However, Collins’ portrait and name hung in its administration building until 2009.
He graduated from Queen’s with an engineering degree in 1905, and soon went on to become a widely respected mining executive at INCO company in Sudbury, ON. His successes later led him to sit on the Queen’s Board of Trustees for more than twenty years.
Decades after his graduation—during Collins’ tenure as a trustee—he and other supporters wrote a letter to former Principal Robert C. Wallace with a proposal in 1944.
In the letter, Collins wondered if there was something that could be done at the University to “prevent our being over-run by our friends from Montreal.”
At the time, Montreal boasted one of Canada’s oldest and largest Jewish communities, constituting seven per cent of its population.
“Individually, they appear quite acceptable,” Collins continued, “but in the mass, one cannot help but think Hitler was right.”
According to historian Jacalyn Duffin, these weren’t the first limitations on the enrolment of Jewish students, but Collins position had new elements.
Collins supported an “academic rigour” approach. He suggested incoming students be required to complete Grade 13—which was unavailable in Québec—when most of the university’s Québécois students were Jewish Anglophones. McGill was the province’s only English-speaking university; Queen’s was the next bet for many students looking for an education.
The only alternative to Grade 13 for these students was a degree—creating a “double-standard” that required “more exacting entrance criteria from Montreal Jews,” Duffin said.
In his efforts to lobby Principal Wallace, Collins aligned himself with Winnipeg lawyer and fellow trustee, David H. Laird (M.A. 1898), who remained a consistent proponent of Collins’ ideas throughout their time on the board.
Collins and Laird also worked with fellow trustees to lobby for the implementation of similar quota policies used at other Canadian universities.
In written correspondence between the two men, Laird discussed the racial profile of the University of Manitoba, where administrators had been trying to implement a quota against Jewish students—something McGill had already done.
Three years after his letter to Wallace, Collins would receive a Honourary Doctorate of Law from Queen’s.
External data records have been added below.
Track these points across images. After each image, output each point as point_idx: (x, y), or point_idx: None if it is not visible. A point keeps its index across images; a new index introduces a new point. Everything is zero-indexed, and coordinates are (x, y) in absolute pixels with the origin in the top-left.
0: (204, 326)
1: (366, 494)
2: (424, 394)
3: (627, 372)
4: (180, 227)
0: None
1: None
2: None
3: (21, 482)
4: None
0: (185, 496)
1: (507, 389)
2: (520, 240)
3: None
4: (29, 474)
The award is still held in his name today and can be among other recipients on the University’s website.
Even after his death, Collins wasn’t forgotten.
His consistent donations to the University resulted in the Senate’s meeting room in Richardson Hall being named the Collins Room. His portrait even hung on the wall.
It was only half a century later, in 2009, that things finally changed for Collins’ legacy at Queen’s.
During an open forum on the Henry Report—which had been commissioned in 2004 to investigate questions of systemic racism at Queen’s—history Professor Gordon Dueck stood up to speak.
Before the forum, Dueck accidentally discovered the 1944 correspondence between Collins and Principal Wallace, which laid out his proposal to reduce the University’s Jewish student in-take.
The open forum on the Henry Report, meant to allow community members to voice their opinions on the recommendations, took place in the Collins’ Room. His portrait hung on the wall as speakers shared their thoughts on the report’s findings regarding campus racism.
Underneath the portrait, Dueck took to the floor and read Collins’ letter out loud. He appreciated the historical irony, building to the final part of his remarks.
As he finished, Dueck turned and pointed to the portrait of Collins hanging on the wall.
“That’s the man who wrote this letter,” he said as some members of the forum “gasped.”
Others were more split. According to Dueck, one opinion chalked Collins’ remarks up to it “being a different time.” Another viewpoint called for the room’s name to change, while one claimed that move would erase history.
The latter group were eventually disappointed.
Dueck met with Principal Daniel Woolf afterward. They renamed the room after one-time Chancellor Peter Lougheed and expunging Collins’ memory in the process.
His portrait was condemned to obscurity, left to gather dust in Queen’s Archives.